Lending volumes in the second charge loans market could fall by as much as 20 per cent as a result of the FCA’s new second charge proposals.
In its consultation paper on how the directive would be implemented in relation to second charge loans, the FCA says it will fold second charge regulation into its mortgage regime and has made a number of proposals around how this would take place. The rules largely mirror those of the MMR and will mean all second charge sales are advised.
As the proposals stand, the regulator says between 10 and 17 per cent of consumers would no longer be granted a loan, while 22 to 30 per cent of consumers would find they are able to borrow less than before the proposed changes.

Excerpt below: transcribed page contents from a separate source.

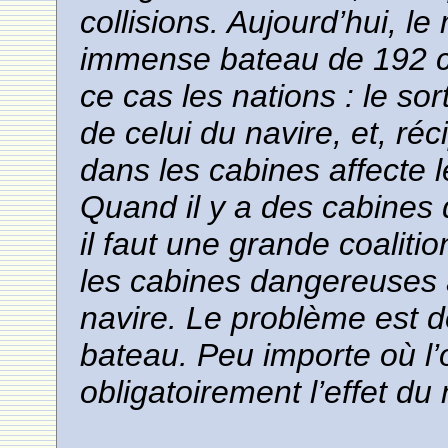
collisions. Aujourd’hui, l
immense bateau de 192 c
ce cas les nations : le so
de celui du navire, et, r
dans les cabines affecte 
Quand il y a des cabines 
il faut une grande coaliti
les cabines dangereuses 
navire. Le problème est d
bateau. Peu importe où l
obligatoirement l’effet du 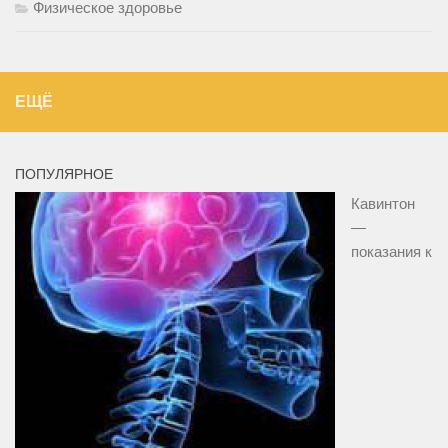
Физическое здоровье
ЕЩЁ
ПОПУЛЯРНОЕ
Кавинтон
—
показания к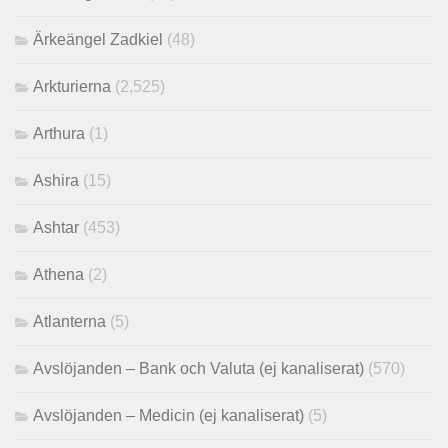
Ärkeängel Zadkiel
(48)
Arkturierna
(2,525)
Arthura
(1)
Ashira
(15)
Ashtar
(453)
Athena
(2)
Atlanterna
(5)
Avslöjanden – Bank och Valuta (ej kanaliserat)
(570)
Avslöjanden – Medicin (ej kanaliserat)
(5)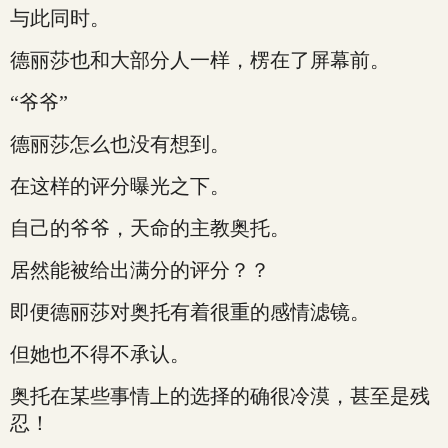
与此同时。
德丽莎也和大部分人一样，楞在了屏幕前。
“爷爷”
德丽莎怎么也没有想到。
在这样的评分曝光之下。
自己的爷爷，天命的主教奥托。
居然能被给出满分的评分？？
即便德丽莎对奥托有着很重的感情滤镜。
但她也不得不承认。
奥托在某些事情上的选择的确很冷漠，甚至是残
忍！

The FCA says in the consultation paper: “As a consequence of our proposals, using the subdued period between 2009 and 2011 as our basis, our modeling would indicate a reduction in lending volumes of around 20 per cent.
“This would imply a reduction in the volume of lending in the second charge market of around £100m.”
The regulator also asserts that the cost of implementing the new requirements around second charge loans would amount to a one-off cost of £85,000 and ongoing annual costs of £35,000 across the broker industry.
A cost-benefit analysis by professional services firm KPMG gave an original annual cost for intermediaries of £640,000, but the FCA says this was driven by a single intermediary’s quoting the “cost of lower conversion rates to the business as a consequence of stress testing” as the reason for this cost.
The FCA then discounted this figure to £35,000, saying: “We think the intermediary’s response reflects the impact of the reduction in volumes that might be associated with the introduction of the proposed requirement. This is captured elsewhere in our CBA and is not a pure compliance cost.”
Lenders would incur a one-off cost of £330,000 and ongoing annual costs of £225,000, according to the regulator.